* [What to produce]:
Swap every "latitude" in the records for "lat" and write the lines out again with nothing else changed. Leave out the pictures.

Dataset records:
+ + + + + + +
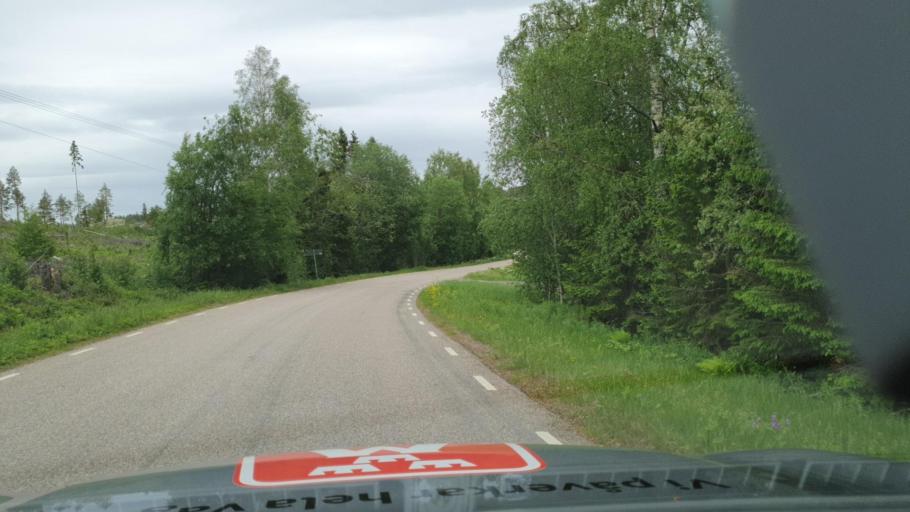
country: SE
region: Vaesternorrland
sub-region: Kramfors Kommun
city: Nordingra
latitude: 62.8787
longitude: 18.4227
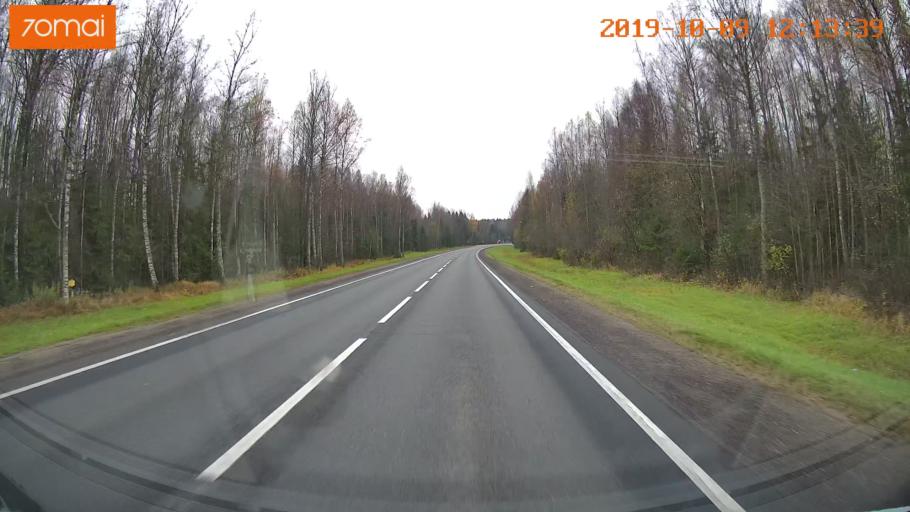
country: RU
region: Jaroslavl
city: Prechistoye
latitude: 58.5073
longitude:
+ + + + + + +
* [The answer]:
country: SE
region: Vaesternorrland
sub-region: Kramfors Kommun
city: Nordingra
lat: 62.8787
longitude: 18.4227
country: RU
region: Jaroslavl
city: Prechistoye
lat: 58.5073
longitude:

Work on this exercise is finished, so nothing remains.